=== Section Start ===
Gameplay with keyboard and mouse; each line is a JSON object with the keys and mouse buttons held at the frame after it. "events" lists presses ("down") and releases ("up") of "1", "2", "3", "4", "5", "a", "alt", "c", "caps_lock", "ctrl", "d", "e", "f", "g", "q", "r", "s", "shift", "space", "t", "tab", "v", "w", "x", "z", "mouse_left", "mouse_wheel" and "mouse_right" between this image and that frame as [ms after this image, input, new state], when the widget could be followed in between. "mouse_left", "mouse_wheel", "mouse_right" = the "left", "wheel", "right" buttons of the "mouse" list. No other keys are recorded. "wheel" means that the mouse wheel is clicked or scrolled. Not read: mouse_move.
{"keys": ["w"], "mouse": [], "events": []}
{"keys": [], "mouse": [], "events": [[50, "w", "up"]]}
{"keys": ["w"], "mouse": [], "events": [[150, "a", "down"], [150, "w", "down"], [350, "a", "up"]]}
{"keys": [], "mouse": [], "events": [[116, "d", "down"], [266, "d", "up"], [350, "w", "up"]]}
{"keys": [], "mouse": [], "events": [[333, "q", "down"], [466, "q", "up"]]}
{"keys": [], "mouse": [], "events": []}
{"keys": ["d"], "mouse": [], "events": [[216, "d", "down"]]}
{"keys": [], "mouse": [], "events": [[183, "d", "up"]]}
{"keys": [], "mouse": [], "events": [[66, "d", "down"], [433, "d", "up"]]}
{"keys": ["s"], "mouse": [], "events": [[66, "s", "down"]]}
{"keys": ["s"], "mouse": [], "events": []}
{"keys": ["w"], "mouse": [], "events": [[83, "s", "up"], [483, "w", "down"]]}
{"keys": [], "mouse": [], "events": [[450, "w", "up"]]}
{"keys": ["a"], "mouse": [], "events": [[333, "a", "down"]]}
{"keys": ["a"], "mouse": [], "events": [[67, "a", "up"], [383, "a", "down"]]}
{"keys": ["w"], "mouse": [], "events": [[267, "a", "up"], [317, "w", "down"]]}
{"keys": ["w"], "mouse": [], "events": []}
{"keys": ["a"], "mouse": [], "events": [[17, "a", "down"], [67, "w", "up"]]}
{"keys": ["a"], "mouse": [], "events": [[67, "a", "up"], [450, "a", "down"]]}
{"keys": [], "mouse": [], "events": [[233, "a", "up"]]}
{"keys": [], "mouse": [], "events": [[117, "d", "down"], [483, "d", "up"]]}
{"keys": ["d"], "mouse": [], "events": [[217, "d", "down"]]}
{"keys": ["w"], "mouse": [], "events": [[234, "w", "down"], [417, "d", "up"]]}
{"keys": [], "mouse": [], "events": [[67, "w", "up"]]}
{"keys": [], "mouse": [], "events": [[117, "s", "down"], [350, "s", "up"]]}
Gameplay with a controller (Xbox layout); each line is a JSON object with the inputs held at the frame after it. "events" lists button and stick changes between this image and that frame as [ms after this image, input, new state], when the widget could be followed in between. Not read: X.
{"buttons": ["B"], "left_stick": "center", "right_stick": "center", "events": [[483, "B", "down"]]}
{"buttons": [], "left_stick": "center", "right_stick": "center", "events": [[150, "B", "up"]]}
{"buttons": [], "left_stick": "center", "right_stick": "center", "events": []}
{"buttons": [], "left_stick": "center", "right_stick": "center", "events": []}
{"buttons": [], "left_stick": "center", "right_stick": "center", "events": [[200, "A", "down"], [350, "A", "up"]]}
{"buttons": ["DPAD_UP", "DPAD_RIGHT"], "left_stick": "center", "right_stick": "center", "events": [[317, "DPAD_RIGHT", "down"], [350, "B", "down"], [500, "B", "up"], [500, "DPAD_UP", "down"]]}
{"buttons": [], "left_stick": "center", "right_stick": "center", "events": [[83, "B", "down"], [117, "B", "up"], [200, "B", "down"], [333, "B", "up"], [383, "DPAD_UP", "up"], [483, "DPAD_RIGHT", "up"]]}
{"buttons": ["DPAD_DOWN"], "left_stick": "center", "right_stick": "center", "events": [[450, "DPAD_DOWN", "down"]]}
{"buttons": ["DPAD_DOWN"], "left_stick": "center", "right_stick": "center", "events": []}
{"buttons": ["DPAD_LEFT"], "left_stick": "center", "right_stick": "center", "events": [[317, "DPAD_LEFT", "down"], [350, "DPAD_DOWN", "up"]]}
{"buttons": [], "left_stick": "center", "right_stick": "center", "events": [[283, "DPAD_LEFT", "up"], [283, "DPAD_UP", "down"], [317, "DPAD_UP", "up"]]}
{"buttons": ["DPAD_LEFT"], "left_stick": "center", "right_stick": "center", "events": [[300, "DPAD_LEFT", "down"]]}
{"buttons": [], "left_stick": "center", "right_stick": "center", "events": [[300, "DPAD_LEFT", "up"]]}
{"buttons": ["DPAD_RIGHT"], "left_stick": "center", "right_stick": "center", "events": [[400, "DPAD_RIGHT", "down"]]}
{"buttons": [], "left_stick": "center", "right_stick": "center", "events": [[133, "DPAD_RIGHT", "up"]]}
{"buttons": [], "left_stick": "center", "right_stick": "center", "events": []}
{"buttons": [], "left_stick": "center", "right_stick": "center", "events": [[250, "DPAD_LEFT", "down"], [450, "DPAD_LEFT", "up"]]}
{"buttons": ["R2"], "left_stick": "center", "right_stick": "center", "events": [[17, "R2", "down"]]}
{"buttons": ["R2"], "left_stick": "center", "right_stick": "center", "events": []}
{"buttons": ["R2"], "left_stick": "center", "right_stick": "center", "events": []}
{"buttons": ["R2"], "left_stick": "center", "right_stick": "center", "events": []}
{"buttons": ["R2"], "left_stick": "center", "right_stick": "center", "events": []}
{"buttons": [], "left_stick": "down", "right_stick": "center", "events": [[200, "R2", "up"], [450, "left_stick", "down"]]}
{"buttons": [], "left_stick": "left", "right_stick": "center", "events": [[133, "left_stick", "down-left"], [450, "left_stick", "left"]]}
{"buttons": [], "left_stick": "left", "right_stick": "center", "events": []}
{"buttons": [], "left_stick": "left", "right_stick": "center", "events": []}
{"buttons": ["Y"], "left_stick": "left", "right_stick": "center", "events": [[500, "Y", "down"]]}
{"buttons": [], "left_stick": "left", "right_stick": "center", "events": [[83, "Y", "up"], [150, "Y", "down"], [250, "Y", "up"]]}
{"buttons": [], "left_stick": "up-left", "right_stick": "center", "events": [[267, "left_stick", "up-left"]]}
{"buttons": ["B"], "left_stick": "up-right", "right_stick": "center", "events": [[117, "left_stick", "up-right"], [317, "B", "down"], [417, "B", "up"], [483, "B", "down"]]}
=== Section End ===
▶ **Required work**: Exactly what appears above must be set down again in full.

▶ **Solution for this problem**:
Gameplay with keyboard and mouse; each line is a JSON object with the keys and mouse buttons held at the frame after it. "events" lists presses ("down") and releases ("up") of "1", "2", "3", "4", "5", "a", "alt", "c", "caps_lock", "ctrl", "d", "e", "f", "g", "q", "r", "s", "shift", "space", "t", "tab", "v", "w", "x", "z", "mouse_left", "mouse_wheel" and "mouse_right" between this image and that frame as [ms after this image, input, new state], when the widget could be followed in between. "mouse_left", "mouse_wheel", "mouse_right" = the "left", "wheel", "right" buttons of the "mouse" list. No other keys are recorded. "wheel" means that the mouse wheel is clicked or scrolled. Not read: mouse_move.
{"keys": ["w"], "mouse": [], "events": []}
{"keys": [], "mouse": [], "events": [[50, "w", "up"]]}
{"keys": ["w"], "mouse": [], "events": [[150, "a", "down"], [150, "w", "down"], [350, "a", "up"]]}
{"keys": [], "mouse": [], "events": [[116, "d", "down"], [266, "d", "up"], [350, "w", "up"]]}
{"keys": [], "mouse": [], "events": [[333, "q", "down"], [466, "q", "up"]]}
{"keys": [], "mouse": [], "events": []}
{"keys": ["d"], "mouse": [], "events": [[216, "d", "down"]]}
{"keys": [], "mouse": [], "events": [[183, "d", "up"]]}
{"keys": [], "mouse": [], "events": [[66, "d", "down"], [433, "d", "up"]]}
{"keys": ["s"], "mouse": [], "events": [[66, "s", "down"]]}
{"keys": ["s"], "mouse": [], "events": []}
{"keys": ["w"], "mouse": [], "events": [[83, "s", "up"], [483, "w", "down"]]}
{"keys": [], "mouse": [], "events": [[450, "w", "up"]]}
{"keys": ["a"], "mouse": [], "events": [[333, "a", "down"]]}
{"keys": ["a"], "mouse": [], "events": [[67, "a", "up"], [383, "a", "down"]]}
{"keys": ["w"], "mouse": [], "events": [[267, "a", "up"], [317, "w", "down"]]}
{"keys": ["w"], "mouse": [], "events": []}
{"keys": ["a"], "mouse": [], "events": [[17, "a", "down"], [67, "w", "up"]]}
{"keys": ["a"], "mouse": [], "events": [[67, "a", "up"], [450, "a", "down"]]}
{"keys": [], "mouse": [], "events": [[233, "a", "up"]]}
{"keys": [], "mouse": [], "events": [[117, "d", "down"], [483, "d", "up"]]}
{"keys": ["d"], "mouse": [], "events": [[217, "d", "down"]]}
{"keys": ["w"], "mouse": [], "events": [[234, "w", "down"], [417, "d", "up"]]}
{"keys": [], "mouse": [], "events": [[67, "w", "up"]]}
{"keys": [], "mouse": [], "events": [[117, "s", "down"], [350, "s", "up"]]}
Gameplay with a controller (Xbox layout); each line is a JSON object with the inputs held at the frame after it. "events" lists button and stick changes between this image and that frame as [ms after this image, input, new state], when the widget could be followed in between. Not read: X.
{"buttons": ["B"], "left_stick": "center", "right_stick": "center", "events": [[483, "B", "down"]]}
{"buttons": [], "left_stick": "center", "right_stick": "center", "events": [[150, "B", "up"]]}
{"buttons": [], "left_stick": "center", "right_stick": "center", "events": []}
{"buttons": [], "left_stick": "center", "right_stick": "center", "events": []}
{"buttons": [], "left_stick": "center", "right_stick": "center", "events": [[200, "A", "down"], [350, "A", "up"]]}
{"buttons": ["DPAD_UP", "DPAD_RIGHT"], "left_stick": "center", "right_stick": "center", "events": [[317, "DPAD_RIGHT", "down"], [350, "B", "down"], [500, "B", "up"], [500, "DPAD_UP", "down"]]}
{"buttons": [], "left_stick": "center", "right_stick": "center", "events": [[83, "B", "down"], [117, "B", "up"], [200, "B", "down"], [333, "B", "up"], [383, "DPAD_UP", "up"], [483, "DPAD_RIGHT", "up"]]}
{"buttons": ["DPAD_DOWN"], "left_stick": "center", "right_stick": "center", "events": [[450, "DPAD_DOWN", "down"]]}
{"buttons": ["DPAD_DOWN"], "left_stick": "center", "right_stick": "center", "events": []}
{"buttons": ["DPAD_LEFT"], "left_stick": "center", "right_stick": "center", "events": [[317, "DPAD_LEFT", "down"], [350, "DPAD_DOWN", "up"]]}
{"buttons": [], "left_stick": "center", "right_stick": "center", "events": [[283, "DPAD_LEFT", "up"], [283, "DPAD_UP", "down"], [317, "DPAD_UP", "up"]]}
{"buttons": ["DPAD_LEFT"], "left_stick": "center", "right_stick": "center", "events": [[300, "DPAD_LEFT", "down"]]}
{"buttons": [], "left_stick": "center", "right_stick": "center", "events": [[300, "DPAD_LEFT", "up"]]}
{"buttons": ["DPAD_RIGHT"], "left_stick": "center", "right_stick": "center", "events": [[400, "DPAD_RIGHT", "down"]]}
{"buttons": [], "left_stick": "center", "right_stick": "center", "events": [[133, "DPAD_RIGHT", "up"]]}
{"buttons": [], "left_stick": "center", "right_stick": "center", "events": []}
{"buttons": [], "left_stick": "center", "right_stick": "center", "events": [[250, "DPAD_LEFT", "down"], [450, "DPAD_LEFT", "up"]]}
{"buttons": ["R2"], "left_stick": "center", "right_stick": "center", "events": [[17, "R2", "down"]]}
{"buttons": ["R2"], "left_stick": "center", "right_stick": "center", "events": []}
{"buttons": ["R2"], "left_stick": "center", "right_stick": "center", "events": []}
{"buttons": ["R2"], "left_stick": "center", "right_stick": "center", "events": []}
{"buttons": ["R2"], "left_stick": "center", "right_stick": "center", "events": []}
{"buttons": [], "left_stick": "down", "right_stick": "center", "events": [[200, "R2", "up"], [450, "left_stick", "down"]]}
{"buttons": [], "left_stick": "left", "right_stick": "center", "events": [[133, "left_stick", "down-left"], [450, "left_stick", "left"]]}
{"buttons": [], "left_stick": "left", "right_stick": "center", "events": []}
{"buttons": [], "left_stick": "left", "right_stick": "center", "events": []}
{"buttons": ["Y"], "left_stick": "left", "right_stick": "center", "events": [[500, "Y", "down"]]}
{"buttons": [], "left_stick": "left", "right_stick": "center", "events": [[83, "Y", "up"], [150, "Y", "down"], [250, "Y", "up"]]}
{"buttons": [], "left_stick": "up-left", "right_stick": "center", "events": [[267, "left_stick", "up-left"]]}
{"buttons": ["B"], "left_stick": "up-right", "right_stick": "center", "events": [[117, "left_stick", "up-right"], [317, "B", "down"], [417, "B", "up"], [483, "B", "down"]]}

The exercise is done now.